Researchers zero in on Dutch elm disease genes

Study compares resistance and susceptibility of trees and may provide helpful info for cloning tolerant ones

A new study by University of Guelph biologists has brought researchers closer to the goal of restoring American elms resistant to Dutch elm disease (DED) in cities and forests across Canada and the United States.

The paper published in Nature Scientific Reports offers a closer look at specific genes that allow elms to resist the most destructive shade tree disease in North America, says Prof. Praveen Saxena, department of plant agriculture.

“There’s nothing as beautiful as an American elm in landscaping,” said Saxena, director of U of G’s Gosling Research Institute for Plant Preservation (GRIPP).

A fungal infection carried by beetles, Dutch elm disease all but wiped out elm trees across this continent during the past century.

“This study is the first to compare the resistance and susceptibility of trees to Dutch elm disease at the genetic level,” said U of G post-doc researcher Sherif Sherif, lead author of the paper.

Research associate Mukund Shukla said he hopes the team’s work will point to ways to clone resistant trees for replanting forests and cities. Other co-authors at the University of British Columbia and Laval University analyzed fungal-tree interactions. After injecting the DED fungus into tolerant and susceptible elm saplings, the researchers examined tissue to see which genes were expressed.

Other researchers have identified almost two dozen genes likely involved in protecting the tree in tolerant specimens, but scientists know little about how those genes work, said Saxena.

The Guelph team developed technology to look at RNA molecules involved in making proteins, especially defence molecules in vulnerable or tolerant varieties of elms. They also looked at fungal genes in infected woody tissue.

The researchers found that molecular events within the first four days after infection are critical, and occur differently in resistant and susceptible trees. They also looked at treating tissue with plant hormones that help protect against the disease. Their work might allow plant breeders and biotechnologists to use these defensive genes as markers for screening elms likely to stand up to the disease.

“This study has given us a tool to detect potentially tolerant varieties,” said Saxena.

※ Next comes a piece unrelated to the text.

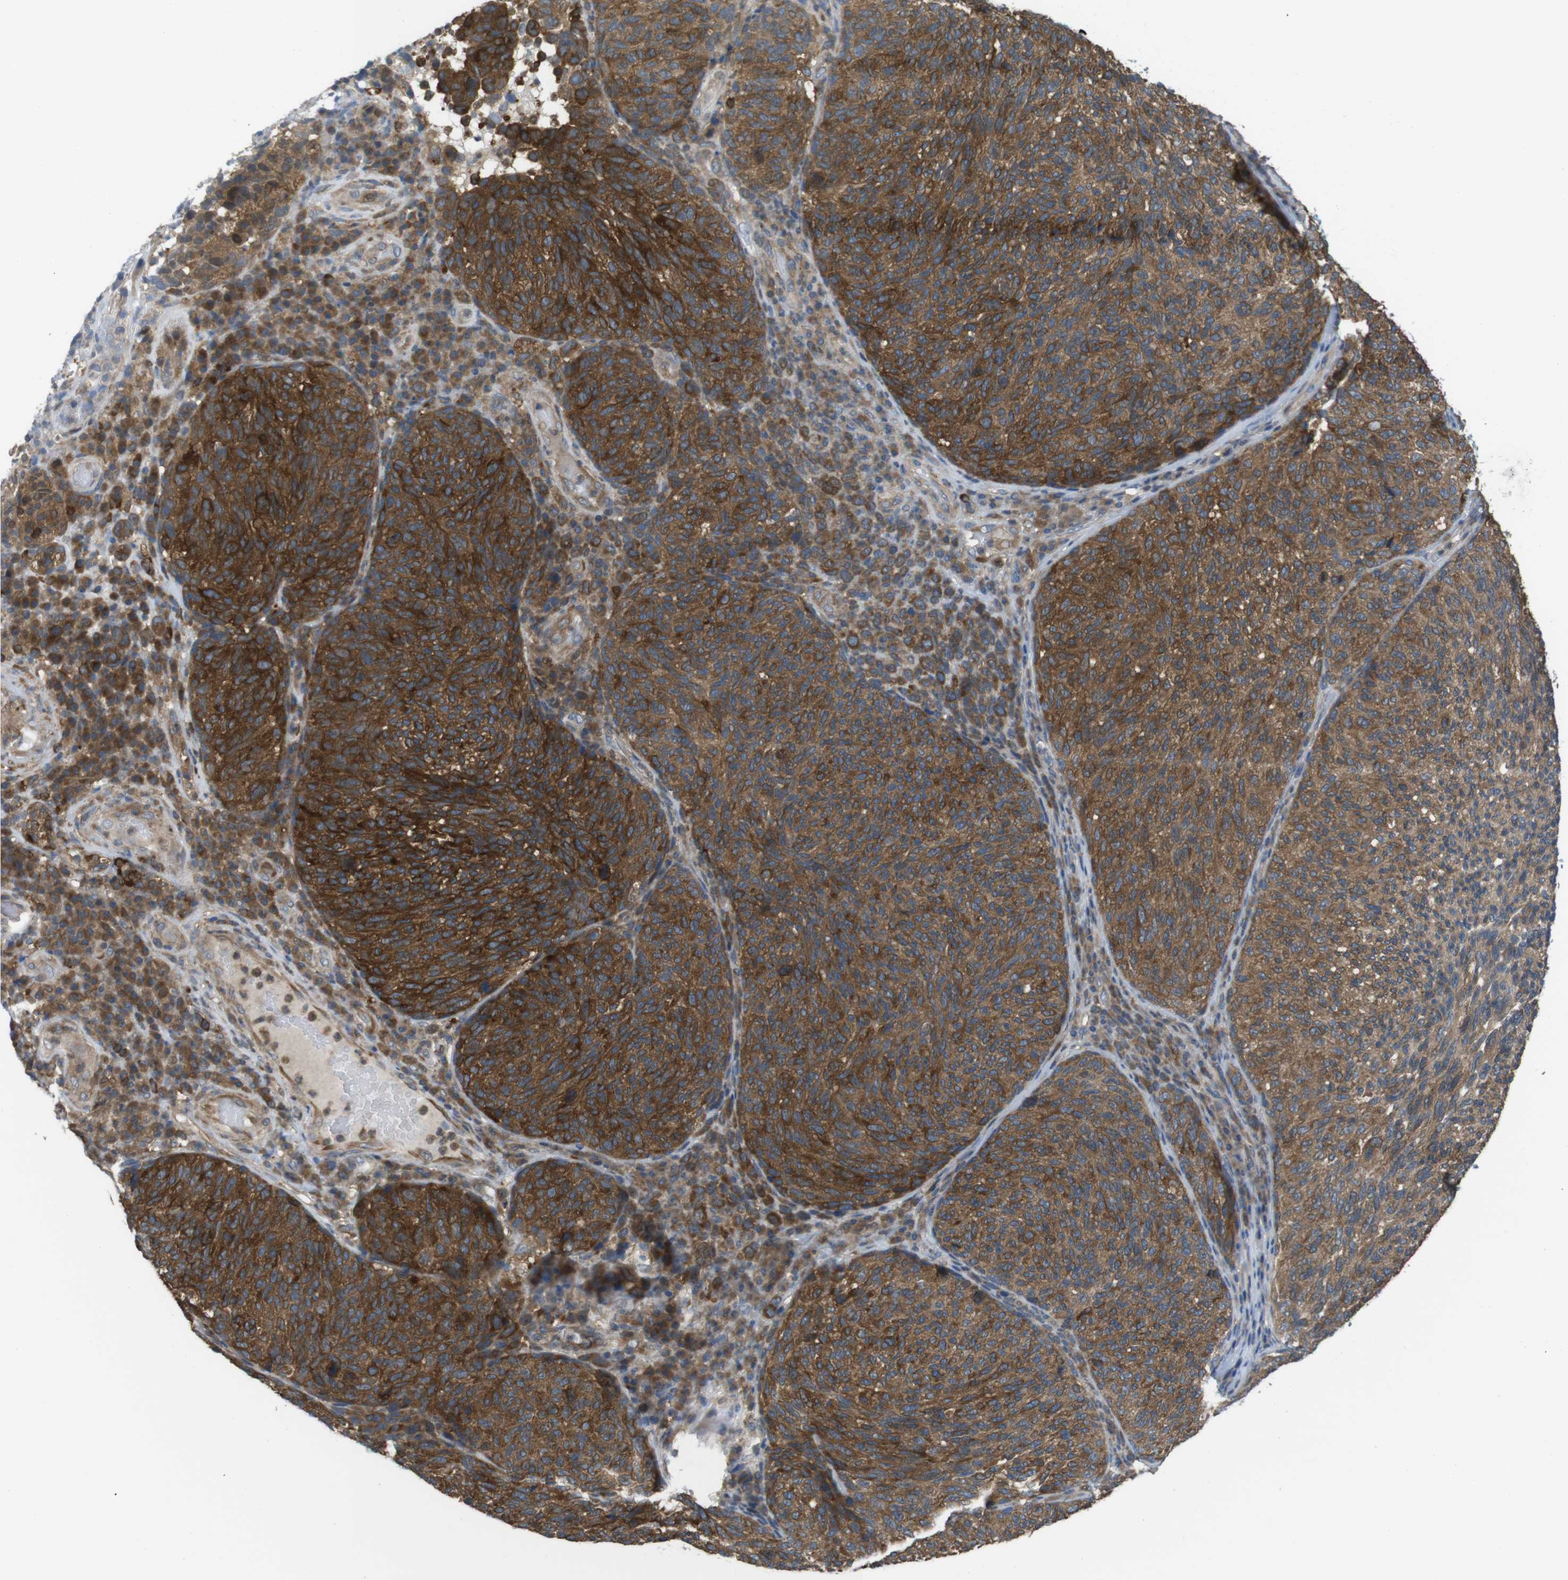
{"staining": {"intensity": "strong", "quantity": ">75%", "location": "cytoplasmic/membranous"}, "tissue": "melanoma", "cell_type": "Tumor cells", "image_type": "cancer", "snomed": [{"axis": "morphology", "description": "Malignant melanoma, NOS"}, {"axis": "topography", "description": "Skin"}], "caption": "This histopathology image demonstrates melanoma stained with IHC to label a protein in brown. The cytoplasmic/membranous of tumor cells show strong positivity for the protein. Nuclei are counter-stained blue.", "gene": "MTHFD1", "patient": {"sex": "female", "age": 73}}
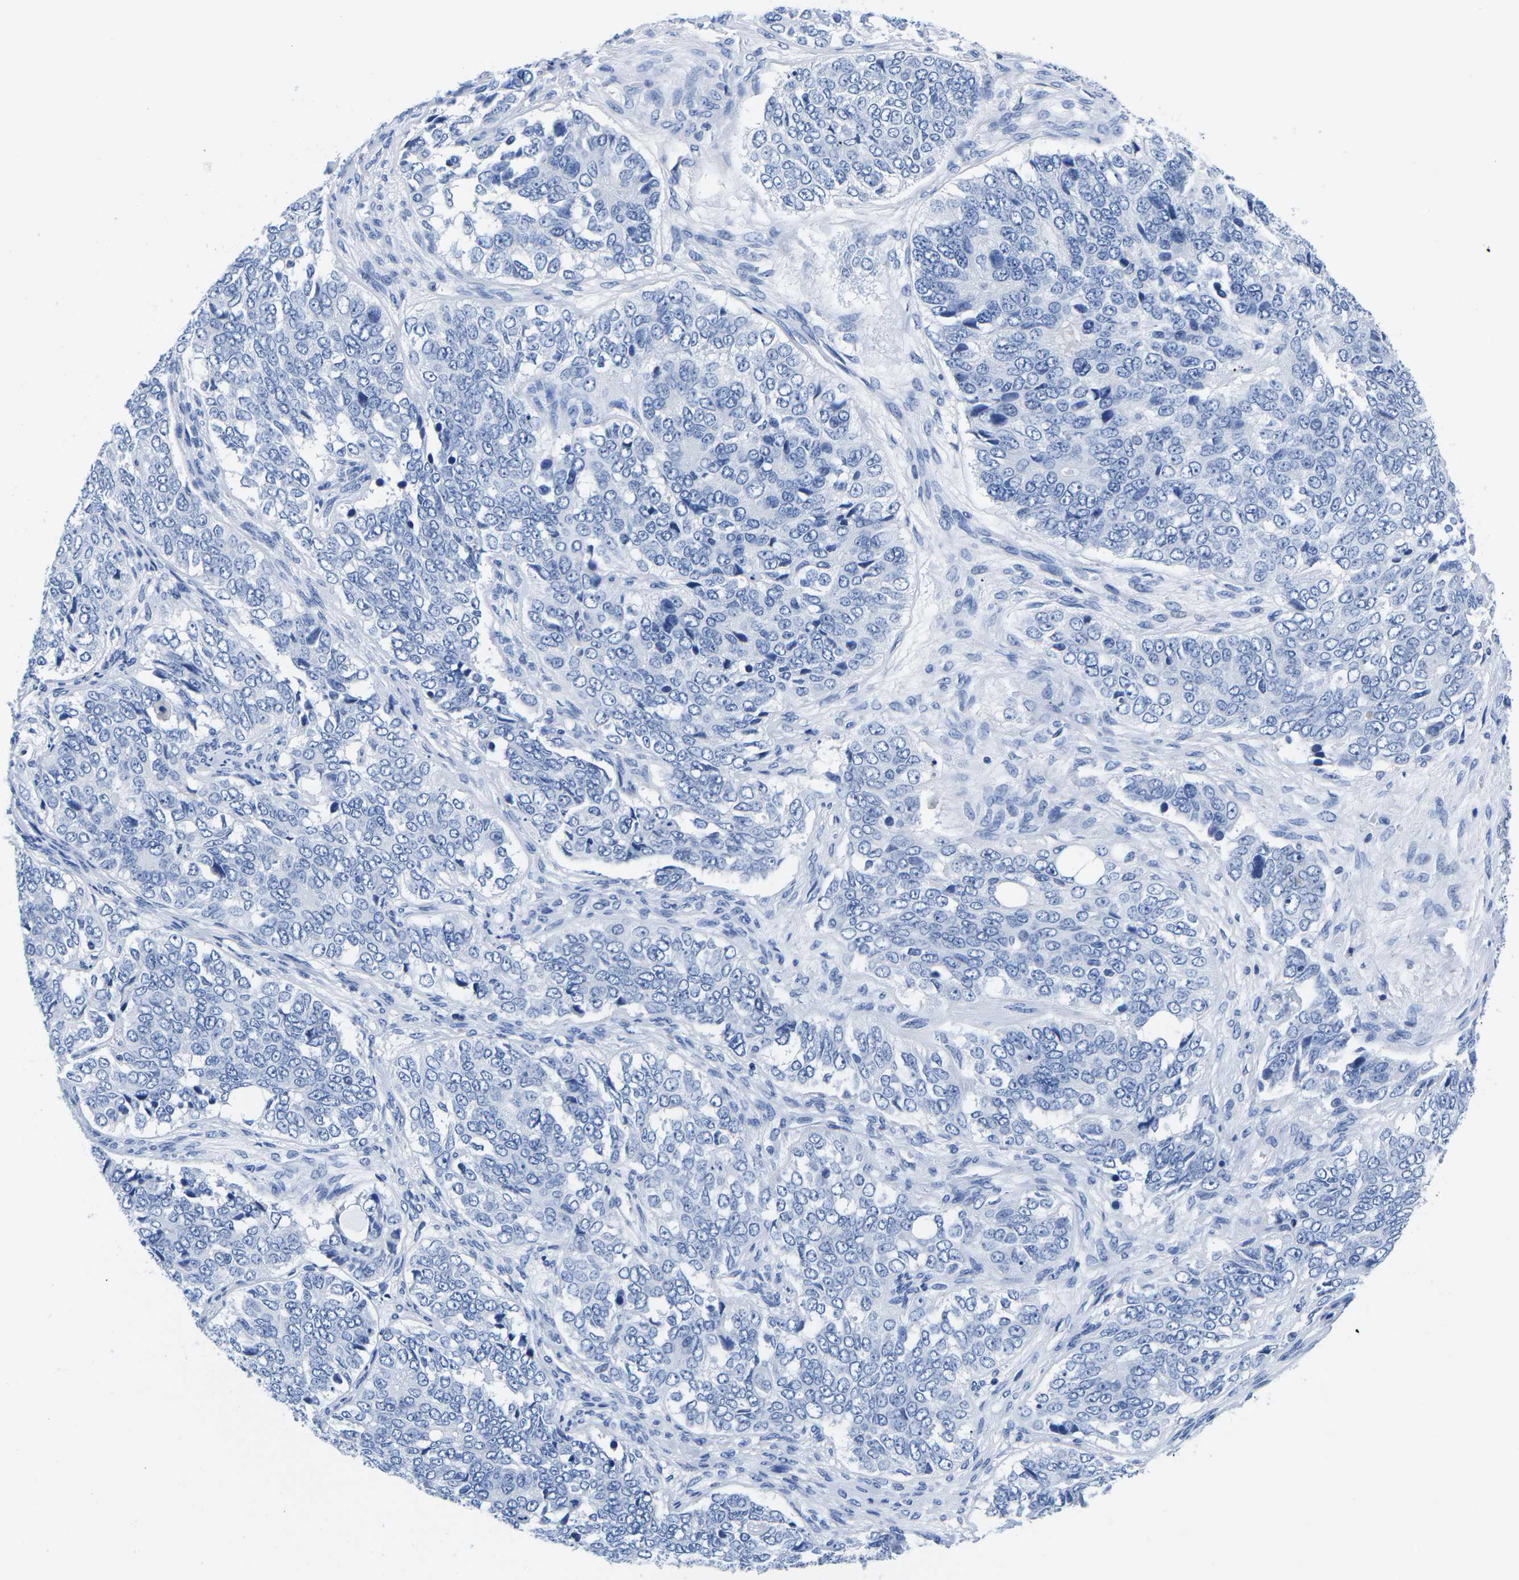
{"staining": {"intensity": "negative", "quantity": "none", "location": "none"}, "tissue": "ovarian cancer", "cell_type": "Tumor cells", "image_type": "cancer", "snomed": [{"axis": "morphology", "description": "Carcinoma, endometroid"}, {"axis": "topography", "description": "Ovary"}], "caption": "Immunohistochemical staining of human ovarian cancer shows no significant staining in tumor cells.", "gene": "CYP1A2", "patient": {"sex": "female", "age": 51}}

It might also help in treating insect and fungal blights in other tree species, said Sherif. “Other shade and forestry trees are infected by fungi in a fashion similar to Dutch elm disease.”

GRIPP scientists have developed and refined simple and reliable methods for cloning elms from single cells.

Established in 2011 with funding from Susan and Philip Gosling, the institute runs a cryopreservation facility for cloning and banking endangered plant species.